Soon, smartphones may help people with hearing problems

This system uses cell phone sound processing to offer speech to people with hearing problems.

Washington: A new system that adapts cell phone sound processing hold promise to bring cochlear implant technology closer to offering the best of both acoustical worlds: speech and music, in people with hearing problems.
Compared with the conventional cochlear-implant sound sampling strategy, the new scheme significantly improved melody perception. In a test of nine subjects wearing cochlear implants who were asked to identify 10 melodies, results showed 10–20 percent improvement.

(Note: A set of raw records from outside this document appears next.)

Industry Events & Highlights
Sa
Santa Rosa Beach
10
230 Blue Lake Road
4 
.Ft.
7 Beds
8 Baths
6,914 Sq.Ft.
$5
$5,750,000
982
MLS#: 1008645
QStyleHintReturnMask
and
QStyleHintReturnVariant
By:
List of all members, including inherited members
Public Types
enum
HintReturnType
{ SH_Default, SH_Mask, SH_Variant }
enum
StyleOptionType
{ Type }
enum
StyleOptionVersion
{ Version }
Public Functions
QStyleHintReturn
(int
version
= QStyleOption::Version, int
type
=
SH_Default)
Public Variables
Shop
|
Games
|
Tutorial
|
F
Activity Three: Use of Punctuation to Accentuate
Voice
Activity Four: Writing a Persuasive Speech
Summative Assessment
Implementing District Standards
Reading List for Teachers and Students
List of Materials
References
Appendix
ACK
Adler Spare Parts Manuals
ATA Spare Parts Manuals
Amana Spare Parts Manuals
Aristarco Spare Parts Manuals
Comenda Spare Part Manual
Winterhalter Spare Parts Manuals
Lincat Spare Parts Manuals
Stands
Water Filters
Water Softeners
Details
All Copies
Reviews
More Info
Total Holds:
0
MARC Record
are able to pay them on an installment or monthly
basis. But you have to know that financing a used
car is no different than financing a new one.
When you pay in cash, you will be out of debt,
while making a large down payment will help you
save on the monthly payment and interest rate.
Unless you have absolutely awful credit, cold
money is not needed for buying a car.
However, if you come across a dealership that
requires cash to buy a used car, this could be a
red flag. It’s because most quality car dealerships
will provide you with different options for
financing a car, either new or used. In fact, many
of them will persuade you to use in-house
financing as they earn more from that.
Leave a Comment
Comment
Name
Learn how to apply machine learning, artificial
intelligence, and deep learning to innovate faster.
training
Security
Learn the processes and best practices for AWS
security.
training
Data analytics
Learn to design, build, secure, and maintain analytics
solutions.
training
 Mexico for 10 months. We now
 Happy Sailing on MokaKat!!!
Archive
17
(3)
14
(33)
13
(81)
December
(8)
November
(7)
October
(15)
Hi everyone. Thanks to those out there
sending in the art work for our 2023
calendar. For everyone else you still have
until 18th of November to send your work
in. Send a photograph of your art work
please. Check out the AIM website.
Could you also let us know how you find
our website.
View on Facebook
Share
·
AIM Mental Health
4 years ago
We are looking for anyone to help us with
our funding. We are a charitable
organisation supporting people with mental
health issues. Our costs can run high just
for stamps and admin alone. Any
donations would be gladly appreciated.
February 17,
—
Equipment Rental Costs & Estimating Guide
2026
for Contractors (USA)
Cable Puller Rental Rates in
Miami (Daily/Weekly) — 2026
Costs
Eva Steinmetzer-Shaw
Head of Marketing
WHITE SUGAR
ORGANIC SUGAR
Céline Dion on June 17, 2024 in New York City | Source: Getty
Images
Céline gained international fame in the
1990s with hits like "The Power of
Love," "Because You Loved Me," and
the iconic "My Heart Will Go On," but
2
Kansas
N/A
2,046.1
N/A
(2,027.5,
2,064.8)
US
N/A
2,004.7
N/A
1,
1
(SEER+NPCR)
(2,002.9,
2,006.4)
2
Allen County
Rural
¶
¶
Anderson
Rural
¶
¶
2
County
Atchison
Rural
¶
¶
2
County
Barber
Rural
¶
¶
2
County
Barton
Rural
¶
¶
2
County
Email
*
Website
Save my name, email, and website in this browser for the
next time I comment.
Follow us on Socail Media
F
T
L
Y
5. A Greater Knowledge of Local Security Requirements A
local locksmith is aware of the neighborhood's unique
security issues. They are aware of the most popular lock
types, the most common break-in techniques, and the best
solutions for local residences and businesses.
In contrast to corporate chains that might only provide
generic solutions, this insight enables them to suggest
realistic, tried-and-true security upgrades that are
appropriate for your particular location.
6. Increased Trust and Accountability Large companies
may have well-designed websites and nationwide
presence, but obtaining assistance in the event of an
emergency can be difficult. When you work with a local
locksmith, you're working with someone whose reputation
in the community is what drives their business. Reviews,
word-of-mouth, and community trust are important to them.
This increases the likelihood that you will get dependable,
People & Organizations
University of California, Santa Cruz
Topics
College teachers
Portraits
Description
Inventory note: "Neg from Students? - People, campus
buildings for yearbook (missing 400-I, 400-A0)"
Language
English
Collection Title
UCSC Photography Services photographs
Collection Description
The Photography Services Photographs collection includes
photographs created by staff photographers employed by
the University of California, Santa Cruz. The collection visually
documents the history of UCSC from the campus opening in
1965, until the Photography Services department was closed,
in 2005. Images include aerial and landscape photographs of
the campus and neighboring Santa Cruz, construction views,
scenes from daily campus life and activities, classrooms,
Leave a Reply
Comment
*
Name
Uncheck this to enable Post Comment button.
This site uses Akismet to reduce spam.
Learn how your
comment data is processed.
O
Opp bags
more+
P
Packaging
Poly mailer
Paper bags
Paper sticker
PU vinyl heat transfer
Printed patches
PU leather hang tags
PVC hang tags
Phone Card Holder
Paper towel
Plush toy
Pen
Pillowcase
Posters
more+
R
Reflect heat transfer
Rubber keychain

Notes lead researcher Fan-Gang Zeng, research director of the Hearing and Speech Lab at University of California, Irvine: “One potential application of this scheme is to one day integrate cochlear implants with smartphones so that future users can not only get better performance, but also seamless communication. Imagine one device that helps you hear and connects all.”

In the current cochlear implant pitch-encoding schemes for rendering melody, the original sound signals are significantly altered. This produces potentially detrimental effects on speech perception, which means improvement in hearing music comes at a cost to hearing speech.

To overcome this, the new approach takes advantage of spectral constancy, which refers to unaltered tone-quality perception. It is achieved by preserving the spatial position voiced sounds occupy in a given timeframe, while altering the timeframe of pitch cycles. This minimizes distortion of the sound signals of both speech and music.

The findings will be presented at the Acoustical Society of America’s 161st annual meeting in Seattle, Washington.